I recently read Schelling’s new system and was quite shocked to find it thus. [2] Never has absolute non-truth been expressed so purely and clearly; it is really merely Spinozism, but without love, i.e., without the only thing I consider of value in Spinoza.

It is, in short, that about which people have so long spoken and which they have so long sought, namely, a system of pure reason, to wit: of utterly pure reason, where one can no longer speak about imagination, love, God, nature, art, in a word: about anything worth talking about in the first place. Personally, it is Schelling’s final work. There is no way back from such groundless nothingness, from such perfected frigidity, not after having maneuvered oneself into it in such a way. [3]
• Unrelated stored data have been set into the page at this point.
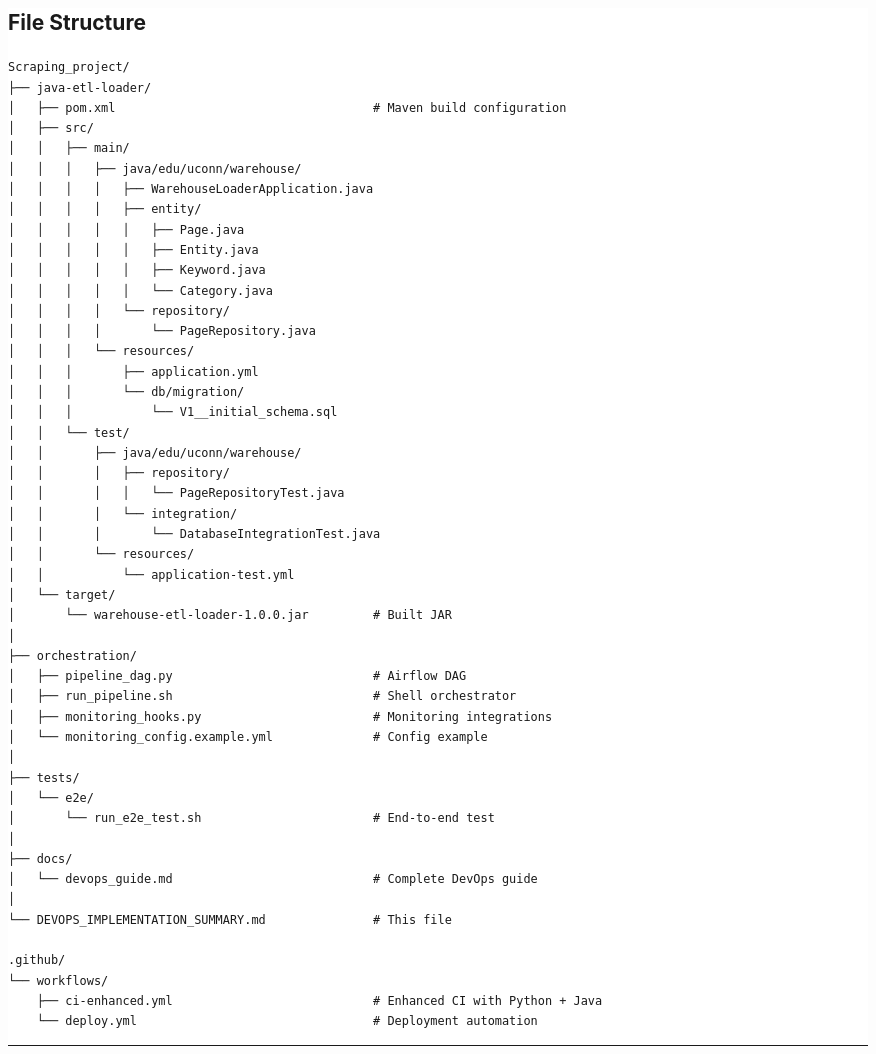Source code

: 
## File Structure

```
Scraping_project/
├── java-etl-loader/
│   ├── pom.xml                                    # Maven build configuration
│   ├── src/
│   │   ├── main/
│   │   │   ├── java/edu/uconn/warehouse/
│   │   │   │   ├── WarehouseLoaderApplication.java
│   │   │   │   ├── entity/
│   │   │   │   │   ├── Page.java
│   │   │   │   │   ├── Entity.java
│   │   │   │   │   ├── Keyword.java
│   │   │   │   │   └── Category.java
│   │   │   │   └── repository/
│   │   │   │       └── PageRepository.java
│   │   │   └── resources/
│   │   │       ├── application.yml
│   │   │       └── db/migration/
│   │   │           └── V1__initial_schema.sql
│   │   └── test/
│   │       ├── java/edu/uconn/warehouse/
│   │       │   ├── repository/
│   │       │   │   └── PageRepositoryTest.java
│   │       │   └── integration/
│   │       │       └── DatabaseIntegrationTest.java
│   │       └── resources/
│   │           └── application-test.yml
│   └── target/
│       └── warehouse-etl-loader-1.0.0.jar         # Built JAR
│
├── orchestration/
│   ├── pipeline_dag.py                            # Airflow DAG
│   ├── run_pipeline.sh                            # Shell orchestrator
│   ├── monitoring_hooks.py                        # Monitoring integrations
│   └── monitoring_config.example.yml              # Config example
│
├── tests/
│   └── e2e/
│       └── run_e2e_test.sh                        # End-to-end test
│
├── docs/
│   └── devops_guide.md                            # Complete DevOps guide
│
└── DEVOPS_IMPLEMENTATION_SUMMARY.md               # This file

.github/
└── workflows/
    ├── ci-enhanced.yml                            # Enhanced CI with Python + Java
    └── deploy.yml                                 # Deployment automation
```

---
Fichte is quite right in rejecting it unconditionally. [4] It goes without saying that this applies only to the purely philosophical elements, which is contained in but a few pages.

Afterward, in the ideas about matter, magnets, light, iron, nitrogen, and carbon [Germ. Kohle] — and really, everything in it is nothing more than cabbage [Germ. Kohl] or a salad of ideas from Steffens and Ritter and Goethe — there is naturally an admixture of both good and bad, since here one finds, as hitherto, almost nothing original, whereas the preceding material was all Schelling’s own.
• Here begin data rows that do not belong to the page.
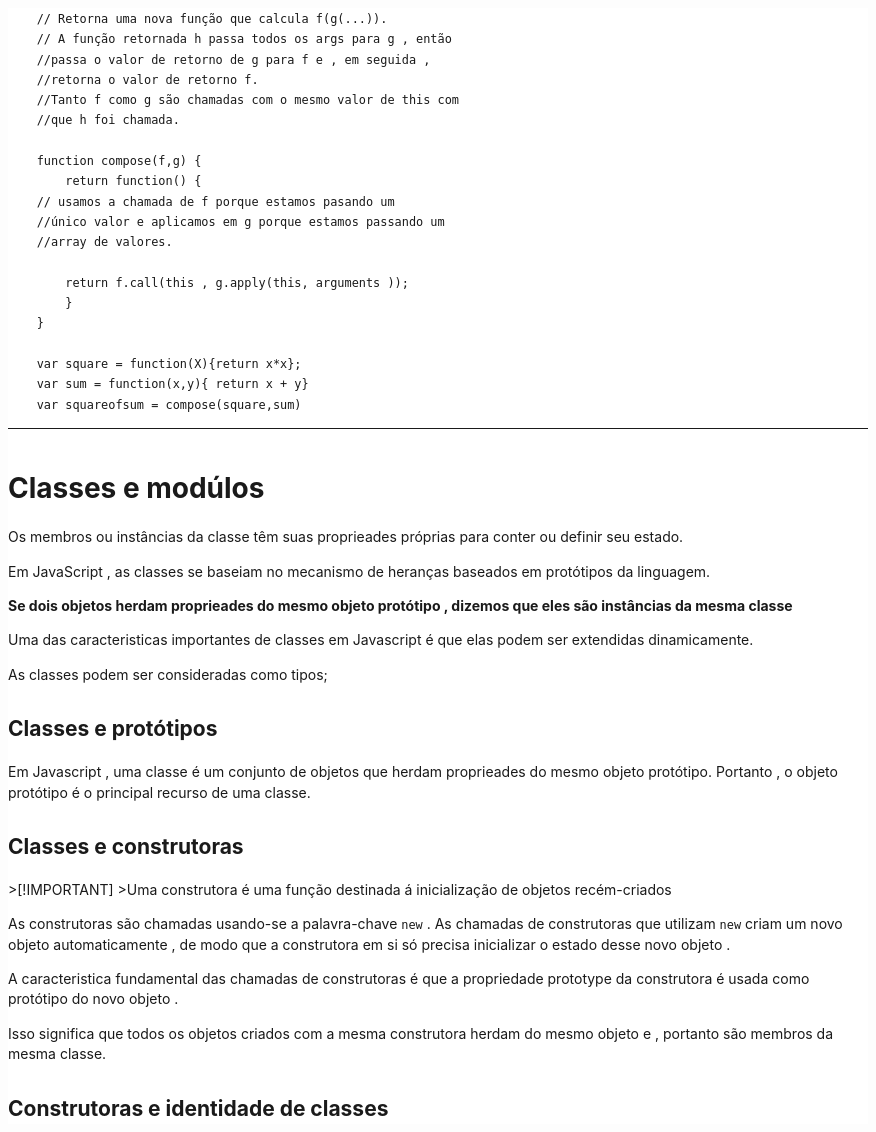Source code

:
 ```
	// Retorna uma nova função que calcula f(g(...)).
	// A função retornada h passa todos os args para g , então 
    //passa o valor de retorno de g para f e , em seguida , 
	//retorna o valor de retorno f.
	//Tanto f como g são chamadas com o mesmo valor de this com 
    //que h foi chamada.

	function compose(f,g) {
		return function() {
	// usamos a chamada de f porque estamos pasando um   
    //único valor e aplicamos em g porque estamos passando um 
    //array de valores.

		return f.call(this , g.apply(this, arguments ));
		}
	}

	var square = function(X){return x*x};
	var sum = function(x,y){ return x + y}
	var squareofsum = compose(square,sum)
```
---
<h1> Classes e modúlos</h1>
Os membros ou instâncias da classe têm suas proprieades próprias para conter ou definir seu estado.

Em JavaScript , as classes se baseiam no mecanismo de heranças baseados em protótipos da linguagem.

__Se dois objetos herdam proprieades do mesmo objeto protótipo , dizemos que eles são instâncias da mesma classe__

Uma das caracteristicas importantes de classes em Javascript é que elas podem ser extendidas dinamicamente.

As classes podem ser consideradas como tipos;
<h2> Classes e protótipos </h2>
Em Javascript , uma classe é um conjunto de objetos que herdam proprieades do mesmo objeto protótipo. Portanto , o objeto protótipo é o principal recurso de uma classe. 

<h2> Classes e construtoras </h2>
>[!IMPORTANT]
>Uma construtora é uma função destinada á inicialização de objetos recém-criados

As construtoras são chamadas usando-se a palavra-chave ``new`` . As chamadas de construtoras que utilizam `new` criam um novo objeto automaticamente , de modo que a construtora em si só precisa inicializar o estado desse novo objeto .

A caracteristica fundamental das chamadas de construtoras é que a propriedade prototype da construtora é usada como protótipo do novo objeto .

Isso significa que todos os objetos criados com a mesma construtora herdam do mesmo objeto e , portanto são membros da mesma classe.

## Construtoras e identidade de classes
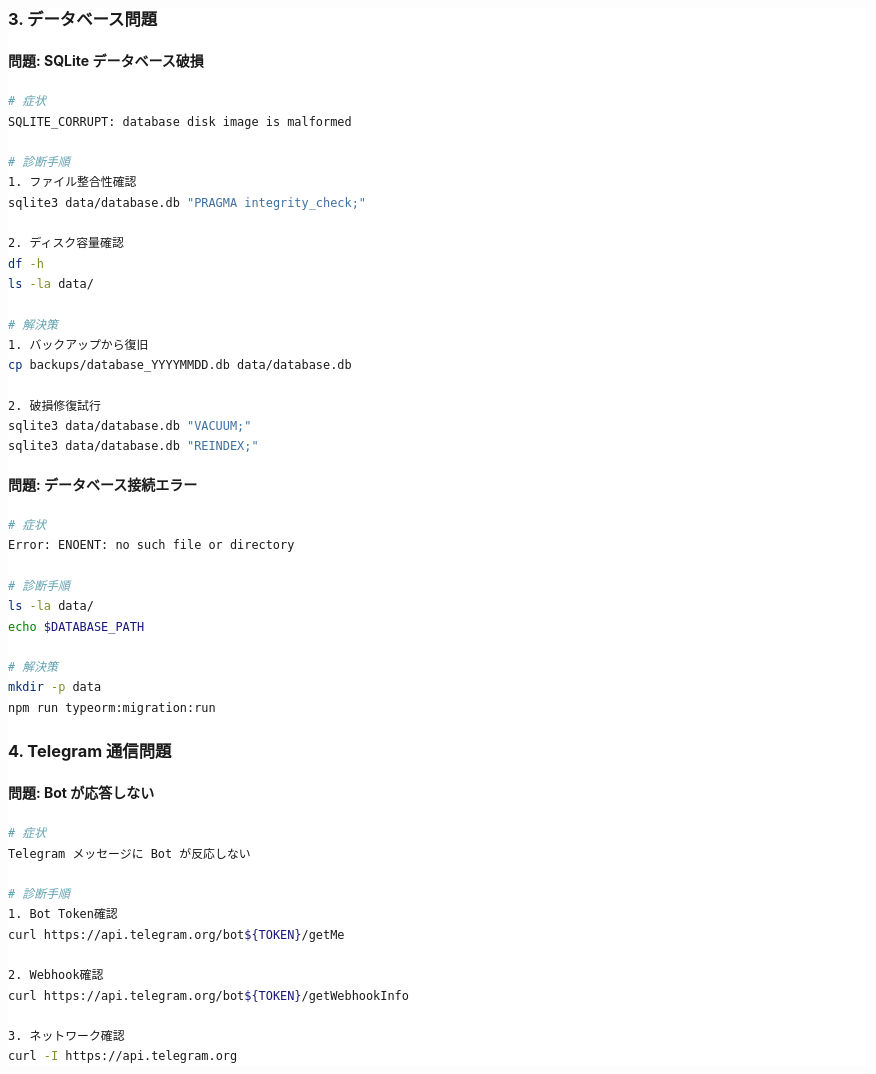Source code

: ### 3. データベース問題

#### 問題: SQLite データベース破損
```bash
# 症状
SQLITE_CORRUPT: database disk image is malformed

# 診断手順
1. ファイル整合性確認
sqlite3 data/database.db "PRAGMA integrity_check;"

2. ディスク容量確認
df -h
ls -la data/

# 解決策
1. バックアップから復旧
cp backups/database_YYYYMMDD.db data/database.db

2. 破損修復試行
sqlite3 data/database.db "VACUUM;"
sqlite3 data/database.db "REINDEX;"
```

#### 問題: データベース接続エラー
```bash
# 症状
Error: ENOENT: no such file or directory

# 診断手順
ls -la data/
echo $DATABASE_PATH

# 解決策
mkdir -p data
npm run typeorm:migration:run
```

### 4. Telegram 通信問題

#### 問題: Bot が応答しない
```bash
# 症状
Telegram メッセージに Bot が反応しない

# 診断手順
1. Bot Token確認
curl https://api.telegram.org/bot${TOKEN}/getMe

2. Webhook確認
curl https://api.telegram.org/bot${TOKEN}/getWebhookInfo

3. ネットワーク確認
curl -I https://api.telegram.org
```
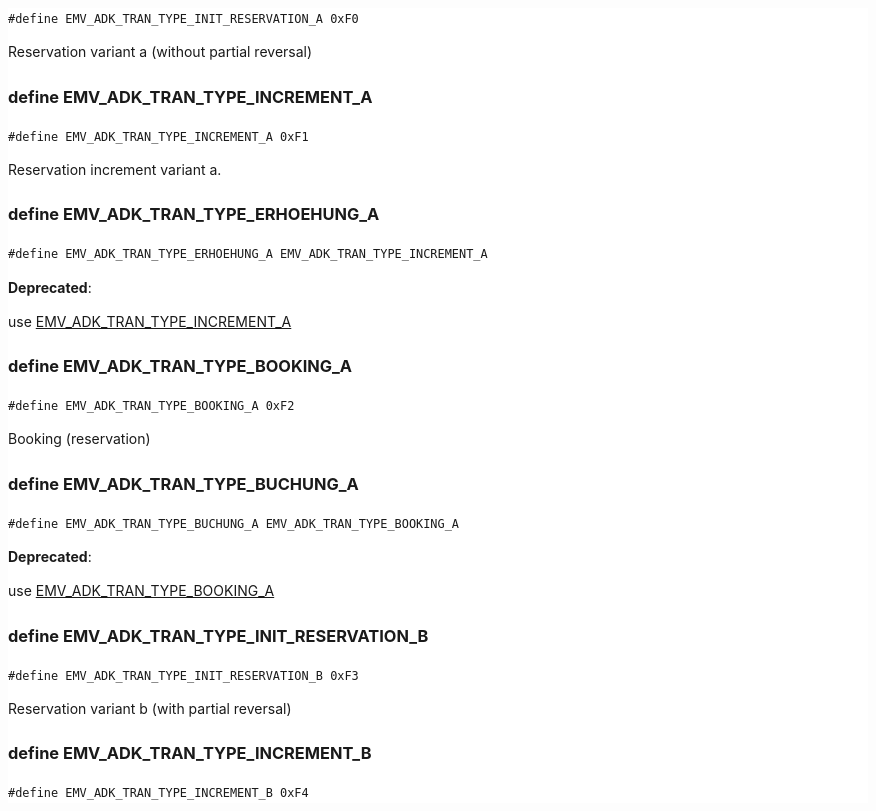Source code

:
 ```
#define EMV_ADK_TRAN_TYPE_INIT_RESERVATION_A 0xF0
```

Reservation variant a (without partial reversal) 

### define EMV_ADK_TRAN_TYPE_INCREMENT_A

```
#define EMV_ADK_TRAN_TYPE_INCREMENT_A 0xF1
```

Reservation increment variant a. 

### define EMV_ADK_TRAN_TYPE_ERHOEHUNG_A

```
#define EMV_ADK_TRAN_TYPE_ERHOEHUNG_A EMV_ADK_TRAN_TYPE_INCREMENT_A
```


**Deprecated**: 

use [EMV_ADK_TRAN_TYPE_INCREMENT_A](group___t_r_a_n_s___t_y_p_e_s.md#define-emv-adk-tran-type-increment-a)

### define EMV_ADK_TRAN_TYPE_BOOKING_A

```
#define EMV_ADK_TRAN_TYPE_BOOKING_A 0xF2
```

Booking (reservation) 

### define EMV_ADK_TRAN_TYPE_BUCHUNG_A

```
#define EMV_ADK_TRAN_TYPE_BUCHUNG_A EMV_ADK_TRAN_TYPE_BOOKING_A
```


**Deprecated**: 

use [EMV_ADK_TRAN_TYPE_BOOKING_A](group___t_r_a_n_s___t_y_p_e_s.md#define-emv-adk-tran-type-booking-a)

### define EMV_ADK_TRAN_TYPE_INIT_RESERVATION_B

```
#define EMV_ADK_TRAN_TYPE_INIT_RESERVATION_B 0xF3
```

Reservation variant b (with partial reversal) 

### define EMV_ADK_TRAN_TYPE_INCREMENT_B

```
#define EMV_ADK_TRAN_TYPE_INCREMENT_B 0xF4
```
I am writing at such length about it because I suspect you will soon be reading it as well, and in that case let me ask that you write me in detail what you think. On such occasions I invariably get the urge myself to present some proper philosophical ashlar to the world. . . .

Notes

[*] Sources: Aus Schleiermacher’s Leben 3:314–15 (frag.); KGA V/5 376; KFSA 25:354–55. Back.
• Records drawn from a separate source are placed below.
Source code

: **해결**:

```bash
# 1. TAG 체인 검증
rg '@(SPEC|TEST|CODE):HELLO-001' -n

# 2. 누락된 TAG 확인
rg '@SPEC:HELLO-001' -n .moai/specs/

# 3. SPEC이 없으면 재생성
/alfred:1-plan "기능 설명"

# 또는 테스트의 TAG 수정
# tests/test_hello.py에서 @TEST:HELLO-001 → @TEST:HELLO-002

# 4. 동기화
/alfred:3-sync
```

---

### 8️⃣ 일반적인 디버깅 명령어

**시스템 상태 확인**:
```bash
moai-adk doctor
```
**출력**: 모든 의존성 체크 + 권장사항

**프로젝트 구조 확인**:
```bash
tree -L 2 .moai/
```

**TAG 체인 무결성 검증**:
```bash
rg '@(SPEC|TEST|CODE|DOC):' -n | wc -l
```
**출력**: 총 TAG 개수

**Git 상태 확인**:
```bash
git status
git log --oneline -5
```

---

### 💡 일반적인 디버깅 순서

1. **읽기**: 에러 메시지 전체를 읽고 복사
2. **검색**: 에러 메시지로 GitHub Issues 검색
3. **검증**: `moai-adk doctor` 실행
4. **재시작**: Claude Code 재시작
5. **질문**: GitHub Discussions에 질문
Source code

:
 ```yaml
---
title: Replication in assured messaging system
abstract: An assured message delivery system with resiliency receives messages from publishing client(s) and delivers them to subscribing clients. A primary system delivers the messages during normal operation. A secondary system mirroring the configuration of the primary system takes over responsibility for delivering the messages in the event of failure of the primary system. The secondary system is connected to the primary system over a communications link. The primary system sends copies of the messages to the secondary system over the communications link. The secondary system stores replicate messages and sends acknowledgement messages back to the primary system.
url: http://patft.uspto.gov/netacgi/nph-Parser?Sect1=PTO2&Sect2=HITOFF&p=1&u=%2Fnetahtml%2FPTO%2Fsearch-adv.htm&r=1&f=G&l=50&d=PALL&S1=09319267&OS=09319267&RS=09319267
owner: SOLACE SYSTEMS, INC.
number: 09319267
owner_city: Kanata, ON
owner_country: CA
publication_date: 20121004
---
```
[1] Caroline had been in Berlin since sometime after 18/19 March 1802 and remained until 19 May. Dorothea Veit writes similarly (and pointendly) to Schleiermacher from Dresden in late April or early May 1802 (Briefe von Dorothea Schlegel an Friedrich Schleiermacher 118; KGA V/5 394; KFSA 25:361): “Remember me kindly and do write and tell me what Caroline is up to” (Post Karte Durch ganz Deutschland, ed. J. Walch [Augsburg 1795]):

Berlin_Dresden_Jena_map

Back.

[2] The reference is to Schelling’s “Darstellung meines Systems der Philosophie,” Zeitschrift für spekulative Physik 2 (1801), no. 2, 1–127. Back.

[3] See Friedrich four years later, writing from Cologne to Wilhelm Schlegel on 27 February 1806 (Krisenjahre 1:294):

I have no news from Germany. Schelling has started a medical journal [Jahrbücher der Medicin als Wissenschaft, ed. Schelling and Adalbert Friedrich Marcus (Tübingen 1806/08); the first issue appeared a the Michaelmas book fair 1805] where something absolute is again nailed to the front door [allusion to Luther’s Wittenberg Theses]; but nothing new, he is still completely on the same tiny speck of land as during the first rhapsody of his new system anno 1802, and is still wholly a Spinozist, and thus really as eternally lost as I maintained even at the time. Back.

[4] Caroline mentions Fichte’s reaction in her letters to Wilhelm from Jena on 18 January and 28 January 1802 (letters 341, 344). At issue is a letter Fichte wrote on 29 December 1801 to Johann Baptist Schad in Jena that Schad himself then freely circulated and discussed; Schelling responded on 25 January 1802 in the last extant letter of their correspondence. For the text of both letters, see Caroline’s letter to Wilhelm on 18 January 1802 (letter 341), note 23 and note 26. Back.